While Suñer’s rather general statements may be as much as can be expected from him under present circumstances, I will of course press for an early interview with the Caudillo so as to obtain as complete assurances as possible with regard to the future direction of Spanish foreign policy.[Page 826]
After a comprehensive study of the existing situation in Spain I am daily more convinced that aid to Spain on the part of the United States should be largely based on political rather than upon humanitarian or commercial considerations.
Provided that sufficient publicity can be obtained, aid from the United States at this time may well serve to strengthen Spain to resist German pressure either to enter war or to permit the passage of German troops to the extent that would be impossible in any other way.
I feel further that every month that Spain remains apart from the conflict is of genuine value and may have results unfavorable to the Axis which cannot now be foreseen.

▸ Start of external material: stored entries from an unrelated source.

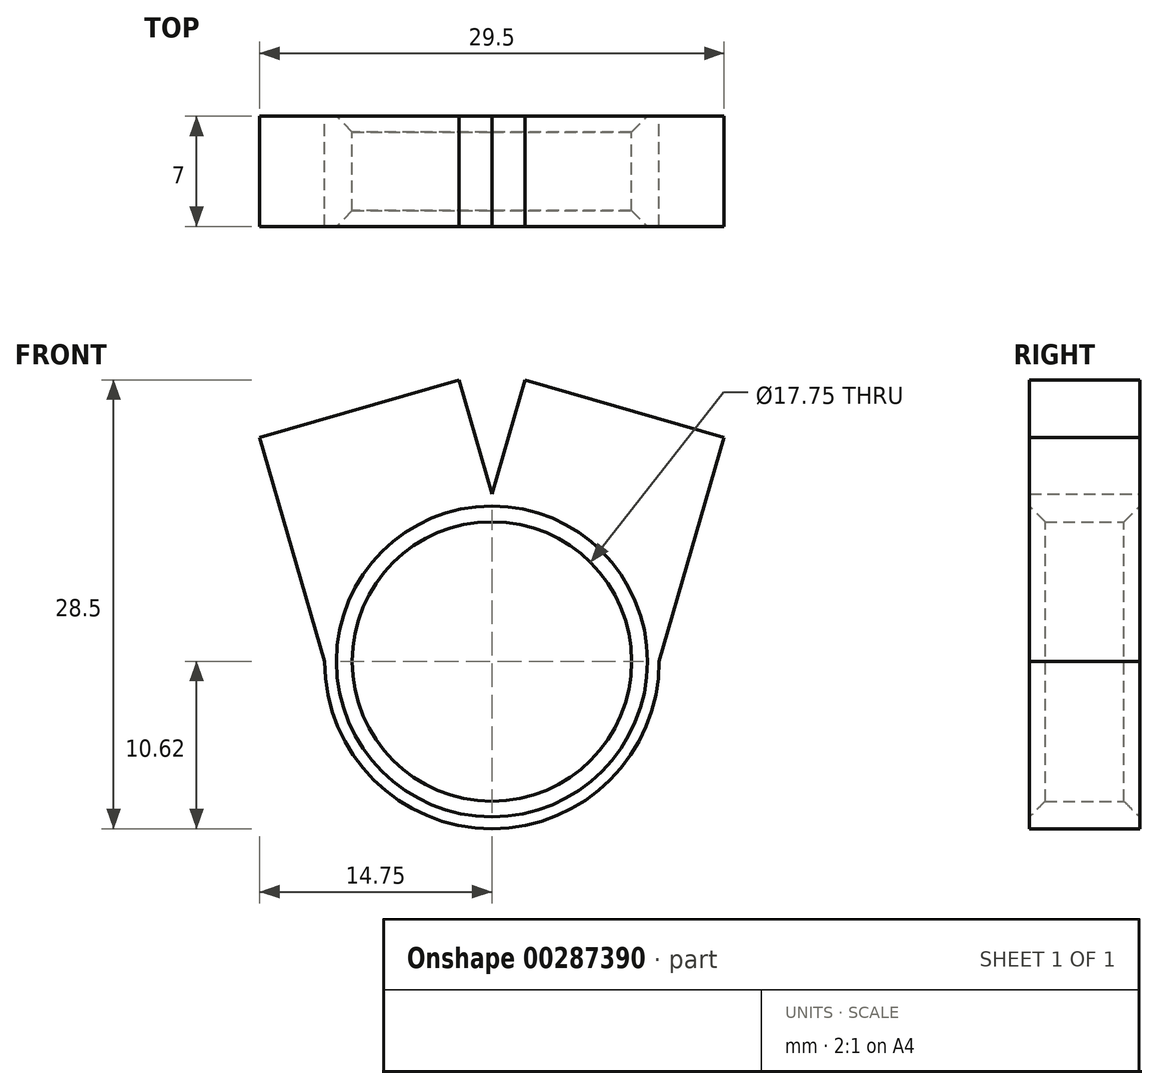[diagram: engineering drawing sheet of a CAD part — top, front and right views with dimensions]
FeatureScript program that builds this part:
annotation { "Feature Type Name" : "Feature", "Feature Type Description" : "" }
export const myFeature = defineFeature(function(context is Context, id is Id, definition is map)
    precondition{}
    {
        {
            var Q0;
            Q0=qCreatedBy(makeId("Front.planeOp"),FACE);
            var sketch = newSketch(context, id + "F0", { "sketchPlane" : qUnion([Q0])});
            skCircle(sketch, "E0", {"center": v(0, 0) * mm, "radius": 8.88 * mm});
            skCircle(sketch, "E1.0", {"center": v(0, 0) * mm, "radius": 10.62 * mm});
            skLineSegment(sketch, "E2", {"start": v(0, 10.62) * mm, "end": v(-2.1, 17.88) * mm});
            skLineSegment(sketch, "E3", {"start": v(-2.1, 17.88) * mm, "end": v(-14.75, 14.22) * mm});
            skLineSegment(sketch, "E4", {"start": v(-14.75, 14.22) * mm, "end": v(-10.62, 0) * mm});
            skLineSegment(sketch, "E5.MirrorCS", {"start": v(14.75, 14.22) * mm, "end": v(10.62, 0) * mm});
            skLineSegment(sketch, "E6.MirrorCS", {"start": v(2.1, 17.88) * mm, "end": v(14.75, 14.22) * mm});
            skLineSegment(sketch, "E7.MirrorCS", {"start": v(0, 10.62) * mm, "end": v(2.1, 17.88) * mm});
            skSolve(sketch);
        }
        {
            var Q0;
            {var subQ2=sQuery(id+"F0.wireOp",EDGE,"E5.MirrorCS");Q0=makeQuery(id+"F0.imprint","IMPRINT",FACE,{"disambiguationData":[TD([[makeQuery(id+"F0.imprint","IMPRINT",EDGE,{"derivedFrom":subQ2}),-1.0]])]});}
            var Q1;
            {var subQ0=sQuery(id+"F0.wireOp",EDGE,"E2");Q1=makeQuery(id+"F0.imprint","IMPRINT",FACE,{"disambiguationData":[TD([[makeQuery(id+"F0.imprint","IMPRINT",EDGE,{"derivedFrom":subQ0}),1.0]])]});}
            var Q2;
            Q2=makeQuery(id+"F0.imprint","IMPRINT",FACE,{"disambiguationData":[TD([[makeQuery(id+"F0.imprint","IMPRINT",EDGE,{"derivedFrom":sQuery(id+"F0.wireOp",EDGE,"E0")}),-1.0]])]});
            extrude(context, id + "F1", {"entities" : qUnion([Q0, Q1, Q2]), "depth" : 7 * mm});
        }
        {
            var Q0;
            Q0=makeQuery(id+"F1.opExtrude","CAP_EDGE",EDGE,{"disambiguationData":[OSD([sQuery(id+"F0.wireOp",EDGE,"E0")])],"isStart":true});
            var Q1;
            Q1=makeQuery(id+"F1.opExtrude","CAP_EDGE",EDGE,{"disambiguationData":[OSD([sQuery(id+"F0.wireOp",EDGE,"E0")])],"isStart":false});
            chamfer(context, id + "F2", {"entities" : qUnion([Q0, Q1]), "width" : 1 * mm, "tangentPropagation" : true});
        }
    });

Under these circumstances I would urge that preparations for the shipment of Red Cross wheat or flour to Spain be begun immediately so that its departure from the United States can be announced in the Spanish and American press immediately after my forthcoming conversation with Franco. As regards the question of further supplies, particularly of foodstuffs, we can point out that the actual realization of a program so important to the Spanish mind, particularly to the public, as the beautiful picture that a large program presents [apparent omission] maximum [apparent omission] I would recommend that we be prepared to discuss future supplies to Spain with more abandon than would be possible under normal circumstances with the realization that the greater part of such supplies may never reach this country.
The actual shipments to Spain should be limited to a point where such stocks can be built up leaving the hope always before them however of greater supplies in the future in the event that they remain outside the conflict. All aid could be canceled immediately should a drastic change in the situation occur. The British can be depended on to grant navicerts for only such supplies as are absolutely essential for current Spanish needs.